Quoted passage ::
►
System Design and Interactions

PreviousCore ComponentsNextAgentic Roadmap

Last updated 3 months ago

  1. Observations come from the Environment and are pulled into the system.

  2. The Core Agent (with the help of sub-agents) reasons about the observations, consults data sources, and decides on the next actions. This is the ReAct cycle: the agent reasons on what it sees and then acts by either requesting more data, calling a tool, or providing a partial result.

  3. Supervisors ensure tasks are delegated properly and handle coordination among sub-agents.

  4. The Character Layer takes the Core Agent’s output and decides how to present or “characterize” the response. This could involve language style, persona adjustments, or custom formatting.

  5. Finally, the Environment is updated (via the push() method) with the agent’s response or action outcome.
◄
Record extracts ::
►
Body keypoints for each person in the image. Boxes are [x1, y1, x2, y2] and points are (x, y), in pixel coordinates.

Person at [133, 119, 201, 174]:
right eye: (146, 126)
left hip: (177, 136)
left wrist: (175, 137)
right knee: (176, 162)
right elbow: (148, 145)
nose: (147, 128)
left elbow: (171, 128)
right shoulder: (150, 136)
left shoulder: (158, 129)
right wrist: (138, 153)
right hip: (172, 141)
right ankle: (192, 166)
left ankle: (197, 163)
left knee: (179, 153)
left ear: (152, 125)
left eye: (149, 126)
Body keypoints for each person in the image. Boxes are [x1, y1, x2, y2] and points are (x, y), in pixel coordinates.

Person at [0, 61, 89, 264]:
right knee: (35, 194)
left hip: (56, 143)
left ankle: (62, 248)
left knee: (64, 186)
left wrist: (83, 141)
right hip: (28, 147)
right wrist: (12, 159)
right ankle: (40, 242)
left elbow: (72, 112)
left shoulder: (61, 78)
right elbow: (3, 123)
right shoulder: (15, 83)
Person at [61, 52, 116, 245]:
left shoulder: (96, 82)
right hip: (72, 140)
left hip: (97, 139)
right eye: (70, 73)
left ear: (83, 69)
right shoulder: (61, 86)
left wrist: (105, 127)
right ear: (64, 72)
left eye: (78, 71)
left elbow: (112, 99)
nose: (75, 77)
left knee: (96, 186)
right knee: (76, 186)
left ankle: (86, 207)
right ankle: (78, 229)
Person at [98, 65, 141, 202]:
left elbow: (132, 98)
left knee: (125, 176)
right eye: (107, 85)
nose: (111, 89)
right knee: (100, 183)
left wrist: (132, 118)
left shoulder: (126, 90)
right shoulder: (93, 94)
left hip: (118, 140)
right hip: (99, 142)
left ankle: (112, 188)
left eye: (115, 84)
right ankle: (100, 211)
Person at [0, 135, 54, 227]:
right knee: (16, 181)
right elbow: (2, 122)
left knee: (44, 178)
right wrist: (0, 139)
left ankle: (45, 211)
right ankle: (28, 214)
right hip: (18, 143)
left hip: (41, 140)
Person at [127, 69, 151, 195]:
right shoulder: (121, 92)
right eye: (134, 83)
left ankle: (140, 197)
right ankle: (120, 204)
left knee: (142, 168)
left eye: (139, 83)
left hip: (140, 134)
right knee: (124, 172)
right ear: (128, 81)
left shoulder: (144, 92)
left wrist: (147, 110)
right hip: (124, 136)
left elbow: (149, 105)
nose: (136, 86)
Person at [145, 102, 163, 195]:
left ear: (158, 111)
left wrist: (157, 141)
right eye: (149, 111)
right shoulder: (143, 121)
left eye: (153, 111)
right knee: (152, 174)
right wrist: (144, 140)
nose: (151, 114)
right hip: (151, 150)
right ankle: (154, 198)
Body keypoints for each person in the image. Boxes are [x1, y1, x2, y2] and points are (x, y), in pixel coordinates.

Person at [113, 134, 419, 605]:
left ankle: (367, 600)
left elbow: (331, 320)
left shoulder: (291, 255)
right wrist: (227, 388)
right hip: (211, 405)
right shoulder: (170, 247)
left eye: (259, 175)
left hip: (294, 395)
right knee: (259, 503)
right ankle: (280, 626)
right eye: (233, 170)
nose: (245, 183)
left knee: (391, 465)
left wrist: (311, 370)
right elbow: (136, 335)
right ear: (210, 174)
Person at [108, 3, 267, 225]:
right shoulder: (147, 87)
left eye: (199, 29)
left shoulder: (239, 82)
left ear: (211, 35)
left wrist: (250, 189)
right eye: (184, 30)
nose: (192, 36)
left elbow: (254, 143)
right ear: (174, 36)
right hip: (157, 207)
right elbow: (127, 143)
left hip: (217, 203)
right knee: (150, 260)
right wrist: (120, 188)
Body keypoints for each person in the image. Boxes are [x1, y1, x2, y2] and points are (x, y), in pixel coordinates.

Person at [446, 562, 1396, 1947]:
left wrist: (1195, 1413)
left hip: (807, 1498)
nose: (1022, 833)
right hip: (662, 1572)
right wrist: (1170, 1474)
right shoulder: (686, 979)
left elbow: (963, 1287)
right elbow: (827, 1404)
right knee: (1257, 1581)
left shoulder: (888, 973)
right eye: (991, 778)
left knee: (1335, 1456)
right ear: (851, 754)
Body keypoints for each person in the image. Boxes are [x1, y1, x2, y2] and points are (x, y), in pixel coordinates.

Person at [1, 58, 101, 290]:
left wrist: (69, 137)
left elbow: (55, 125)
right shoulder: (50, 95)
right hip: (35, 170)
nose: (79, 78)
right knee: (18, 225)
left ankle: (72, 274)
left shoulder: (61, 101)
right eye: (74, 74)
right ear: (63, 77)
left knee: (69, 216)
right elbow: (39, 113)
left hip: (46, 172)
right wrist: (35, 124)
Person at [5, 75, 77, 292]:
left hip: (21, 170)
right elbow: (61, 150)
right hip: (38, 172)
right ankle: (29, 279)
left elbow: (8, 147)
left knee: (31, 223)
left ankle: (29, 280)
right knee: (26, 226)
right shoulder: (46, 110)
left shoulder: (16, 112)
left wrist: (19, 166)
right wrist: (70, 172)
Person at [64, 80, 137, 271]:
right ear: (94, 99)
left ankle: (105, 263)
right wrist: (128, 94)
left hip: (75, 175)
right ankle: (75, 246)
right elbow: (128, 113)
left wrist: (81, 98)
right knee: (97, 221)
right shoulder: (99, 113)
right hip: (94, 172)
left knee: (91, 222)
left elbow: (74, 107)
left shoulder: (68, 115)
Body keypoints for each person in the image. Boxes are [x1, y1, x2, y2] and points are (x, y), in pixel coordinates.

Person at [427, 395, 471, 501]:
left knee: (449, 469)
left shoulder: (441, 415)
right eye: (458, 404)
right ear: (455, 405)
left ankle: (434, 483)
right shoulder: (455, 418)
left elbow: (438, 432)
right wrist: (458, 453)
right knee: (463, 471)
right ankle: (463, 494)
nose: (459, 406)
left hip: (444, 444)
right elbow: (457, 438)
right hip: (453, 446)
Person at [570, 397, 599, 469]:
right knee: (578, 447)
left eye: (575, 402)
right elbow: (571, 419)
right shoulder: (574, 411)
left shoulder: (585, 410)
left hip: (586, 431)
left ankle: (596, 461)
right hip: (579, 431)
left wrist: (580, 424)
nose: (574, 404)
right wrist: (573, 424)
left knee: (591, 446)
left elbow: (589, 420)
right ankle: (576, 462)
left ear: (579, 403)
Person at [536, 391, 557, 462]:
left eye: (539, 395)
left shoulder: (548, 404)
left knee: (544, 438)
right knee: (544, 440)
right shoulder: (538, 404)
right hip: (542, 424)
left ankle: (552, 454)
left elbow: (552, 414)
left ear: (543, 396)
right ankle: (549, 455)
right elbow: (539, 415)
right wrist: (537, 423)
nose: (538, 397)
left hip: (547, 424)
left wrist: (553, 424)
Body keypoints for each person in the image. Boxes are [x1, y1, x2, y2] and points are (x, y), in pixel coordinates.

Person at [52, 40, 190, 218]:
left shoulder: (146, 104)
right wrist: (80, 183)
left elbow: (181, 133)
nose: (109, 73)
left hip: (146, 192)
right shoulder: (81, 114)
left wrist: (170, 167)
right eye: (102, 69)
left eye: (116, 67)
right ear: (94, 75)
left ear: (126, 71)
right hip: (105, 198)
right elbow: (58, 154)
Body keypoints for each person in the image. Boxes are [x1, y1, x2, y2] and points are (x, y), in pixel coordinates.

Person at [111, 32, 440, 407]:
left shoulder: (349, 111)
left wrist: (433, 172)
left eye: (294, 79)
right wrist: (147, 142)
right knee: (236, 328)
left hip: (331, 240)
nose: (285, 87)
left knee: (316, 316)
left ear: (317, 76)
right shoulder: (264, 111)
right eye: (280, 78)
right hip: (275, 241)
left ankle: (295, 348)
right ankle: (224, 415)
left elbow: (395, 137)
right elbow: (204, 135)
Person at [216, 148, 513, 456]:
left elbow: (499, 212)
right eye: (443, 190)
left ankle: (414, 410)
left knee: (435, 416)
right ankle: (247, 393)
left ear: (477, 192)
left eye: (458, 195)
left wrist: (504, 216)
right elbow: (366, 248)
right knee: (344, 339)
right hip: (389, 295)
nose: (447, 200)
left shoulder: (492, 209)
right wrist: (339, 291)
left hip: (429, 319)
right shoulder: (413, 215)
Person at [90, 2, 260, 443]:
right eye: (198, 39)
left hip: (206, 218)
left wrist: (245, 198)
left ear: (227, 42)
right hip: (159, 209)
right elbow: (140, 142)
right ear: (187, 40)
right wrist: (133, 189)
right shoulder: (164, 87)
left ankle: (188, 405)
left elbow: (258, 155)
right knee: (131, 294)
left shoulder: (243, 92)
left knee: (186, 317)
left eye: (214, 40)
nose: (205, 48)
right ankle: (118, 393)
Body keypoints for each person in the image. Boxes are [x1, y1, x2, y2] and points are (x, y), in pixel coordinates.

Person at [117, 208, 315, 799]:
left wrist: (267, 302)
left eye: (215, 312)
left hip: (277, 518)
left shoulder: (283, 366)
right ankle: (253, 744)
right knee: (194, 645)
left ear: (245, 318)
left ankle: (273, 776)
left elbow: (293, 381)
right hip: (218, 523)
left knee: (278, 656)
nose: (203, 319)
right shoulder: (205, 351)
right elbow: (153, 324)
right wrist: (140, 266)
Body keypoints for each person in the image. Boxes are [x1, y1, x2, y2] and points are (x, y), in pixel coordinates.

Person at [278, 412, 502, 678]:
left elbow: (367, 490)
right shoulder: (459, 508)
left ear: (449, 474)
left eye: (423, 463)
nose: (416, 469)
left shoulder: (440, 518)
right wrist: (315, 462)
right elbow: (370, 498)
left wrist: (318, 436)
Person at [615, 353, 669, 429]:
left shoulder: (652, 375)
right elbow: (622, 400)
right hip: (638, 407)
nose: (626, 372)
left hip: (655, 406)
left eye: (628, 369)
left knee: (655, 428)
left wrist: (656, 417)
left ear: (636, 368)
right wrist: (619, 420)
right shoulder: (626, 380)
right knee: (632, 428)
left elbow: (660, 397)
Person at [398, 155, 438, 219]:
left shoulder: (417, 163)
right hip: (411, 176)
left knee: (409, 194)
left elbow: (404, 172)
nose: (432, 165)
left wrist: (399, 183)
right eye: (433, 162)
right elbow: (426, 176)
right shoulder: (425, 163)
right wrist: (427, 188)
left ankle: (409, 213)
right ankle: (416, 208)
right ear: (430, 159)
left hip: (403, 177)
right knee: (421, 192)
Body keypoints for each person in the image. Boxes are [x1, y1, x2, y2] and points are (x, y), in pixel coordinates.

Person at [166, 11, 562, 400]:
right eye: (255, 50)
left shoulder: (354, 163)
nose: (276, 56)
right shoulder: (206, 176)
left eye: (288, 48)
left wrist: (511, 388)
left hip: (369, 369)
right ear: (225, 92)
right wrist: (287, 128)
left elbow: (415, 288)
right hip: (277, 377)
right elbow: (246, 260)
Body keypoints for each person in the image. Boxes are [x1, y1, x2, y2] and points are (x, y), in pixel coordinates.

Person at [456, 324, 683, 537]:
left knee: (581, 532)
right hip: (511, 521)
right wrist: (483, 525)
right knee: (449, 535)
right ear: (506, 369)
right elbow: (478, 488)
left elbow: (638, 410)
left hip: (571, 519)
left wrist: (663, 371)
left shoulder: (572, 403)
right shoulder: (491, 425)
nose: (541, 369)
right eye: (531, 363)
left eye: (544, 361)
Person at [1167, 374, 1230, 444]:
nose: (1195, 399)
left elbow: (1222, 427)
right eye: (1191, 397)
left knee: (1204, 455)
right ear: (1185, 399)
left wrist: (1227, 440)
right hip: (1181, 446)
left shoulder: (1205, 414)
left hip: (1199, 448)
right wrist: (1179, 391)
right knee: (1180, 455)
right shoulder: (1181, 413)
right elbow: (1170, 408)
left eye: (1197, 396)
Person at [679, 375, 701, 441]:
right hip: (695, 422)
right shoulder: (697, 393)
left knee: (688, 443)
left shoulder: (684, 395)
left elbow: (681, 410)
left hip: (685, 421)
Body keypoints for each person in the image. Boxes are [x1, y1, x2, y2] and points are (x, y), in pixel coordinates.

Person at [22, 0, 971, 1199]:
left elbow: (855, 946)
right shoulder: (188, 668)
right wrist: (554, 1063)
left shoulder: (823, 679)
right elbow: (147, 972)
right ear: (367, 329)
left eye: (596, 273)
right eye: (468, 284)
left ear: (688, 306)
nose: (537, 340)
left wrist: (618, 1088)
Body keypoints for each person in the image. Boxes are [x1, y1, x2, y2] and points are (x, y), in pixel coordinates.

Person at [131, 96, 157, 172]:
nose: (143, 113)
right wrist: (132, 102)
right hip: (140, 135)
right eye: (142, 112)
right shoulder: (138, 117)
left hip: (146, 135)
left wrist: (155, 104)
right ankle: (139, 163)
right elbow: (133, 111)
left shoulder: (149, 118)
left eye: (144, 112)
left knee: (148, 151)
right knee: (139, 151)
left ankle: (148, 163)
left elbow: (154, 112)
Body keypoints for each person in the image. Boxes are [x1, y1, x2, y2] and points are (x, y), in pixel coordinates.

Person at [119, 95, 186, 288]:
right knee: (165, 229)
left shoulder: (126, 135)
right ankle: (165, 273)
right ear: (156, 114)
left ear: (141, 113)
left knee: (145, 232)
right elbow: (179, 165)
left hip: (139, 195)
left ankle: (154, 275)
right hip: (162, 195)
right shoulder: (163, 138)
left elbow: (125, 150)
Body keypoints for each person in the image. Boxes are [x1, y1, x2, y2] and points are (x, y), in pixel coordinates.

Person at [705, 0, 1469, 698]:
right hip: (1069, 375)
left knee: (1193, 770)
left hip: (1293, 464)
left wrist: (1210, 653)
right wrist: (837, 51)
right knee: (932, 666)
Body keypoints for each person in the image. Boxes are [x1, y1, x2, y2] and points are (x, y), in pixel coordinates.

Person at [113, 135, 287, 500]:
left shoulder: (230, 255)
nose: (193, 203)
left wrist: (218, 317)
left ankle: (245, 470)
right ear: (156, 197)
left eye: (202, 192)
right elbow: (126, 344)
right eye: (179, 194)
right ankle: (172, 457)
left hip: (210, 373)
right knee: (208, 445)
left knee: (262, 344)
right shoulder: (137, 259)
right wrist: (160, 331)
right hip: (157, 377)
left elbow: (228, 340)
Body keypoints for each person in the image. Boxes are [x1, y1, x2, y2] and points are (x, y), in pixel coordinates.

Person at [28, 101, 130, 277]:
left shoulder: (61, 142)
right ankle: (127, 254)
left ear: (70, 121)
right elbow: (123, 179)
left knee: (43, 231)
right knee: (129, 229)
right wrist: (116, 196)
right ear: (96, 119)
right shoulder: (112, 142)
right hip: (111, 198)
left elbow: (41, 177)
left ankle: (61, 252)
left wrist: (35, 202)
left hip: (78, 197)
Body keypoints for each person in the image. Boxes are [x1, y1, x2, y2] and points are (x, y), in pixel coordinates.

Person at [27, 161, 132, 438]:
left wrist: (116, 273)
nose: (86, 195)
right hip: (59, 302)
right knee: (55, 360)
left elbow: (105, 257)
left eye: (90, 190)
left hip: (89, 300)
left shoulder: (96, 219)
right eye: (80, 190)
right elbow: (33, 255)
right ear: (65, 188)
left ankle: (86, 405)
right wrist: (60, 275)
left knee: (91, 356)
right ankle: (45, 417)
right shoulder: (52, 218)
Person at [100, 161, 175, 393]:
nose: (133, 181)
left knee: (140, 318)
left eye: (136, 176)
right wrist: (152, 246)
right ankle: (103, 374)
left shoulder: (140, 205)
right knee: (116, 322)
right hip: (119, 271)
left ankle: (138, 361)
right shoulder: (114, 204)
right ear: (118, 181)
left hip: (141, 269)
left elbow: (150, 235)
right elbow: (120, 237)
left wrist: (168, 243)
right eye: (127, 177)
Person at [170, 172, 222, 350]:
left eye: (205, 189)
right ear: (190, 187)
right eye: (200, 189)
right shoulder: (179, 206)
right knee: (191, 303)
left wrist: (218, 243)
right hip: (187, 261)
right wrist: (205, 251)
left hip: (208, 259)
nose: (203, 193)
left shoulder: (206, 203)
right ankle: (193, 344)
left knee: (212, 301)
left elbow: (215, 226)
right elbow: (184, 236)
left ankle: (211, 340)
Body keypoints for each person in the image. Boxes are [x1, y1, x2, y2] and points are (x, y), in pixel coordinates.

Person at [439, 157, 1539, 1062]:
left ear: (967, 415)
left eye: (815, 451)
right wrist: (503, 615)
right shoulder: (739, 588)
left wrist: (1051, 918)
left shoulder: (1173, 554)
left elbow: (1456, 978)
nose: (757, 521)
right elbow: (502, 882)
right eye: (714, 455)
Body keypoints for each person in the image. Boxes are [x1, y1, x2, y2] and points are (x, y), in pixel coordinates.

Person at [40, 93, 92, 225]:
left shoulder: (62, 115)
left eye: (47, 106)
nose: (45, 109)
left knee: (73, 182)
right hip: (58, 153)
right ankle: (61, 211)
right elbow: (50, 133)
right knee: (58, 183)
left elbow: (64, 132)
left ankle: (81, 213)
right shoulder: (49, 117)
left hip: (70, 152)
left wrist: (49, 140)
◄
Exercise objective :: Continue the agent system design walkthrough from its last step. The listing comes from a different source than the text.

Reply ::
Because the entire system is designed as a modular, agent-based graph, it is easy to add new specialized agents, swap out or upgrade existing ones, and scale horizontally to handle more complex tasks or higher volumes of interactions.

Benefits of This Architecture

  • Scalability: Multiple supervisors and sub-agents can run in parallel, each focusing on specialized tasks.

  • Modularity: Agents can be added, removed, or updated with minimal impact on the rest of the system.

  • Flexibility: The ReAct approach allows agents to adapt to new observations, handle dynamic requests, and reason about complex workflows.

  • Improved Organization: The agent graph structure helps maintain clarity of responsibilities and data flow.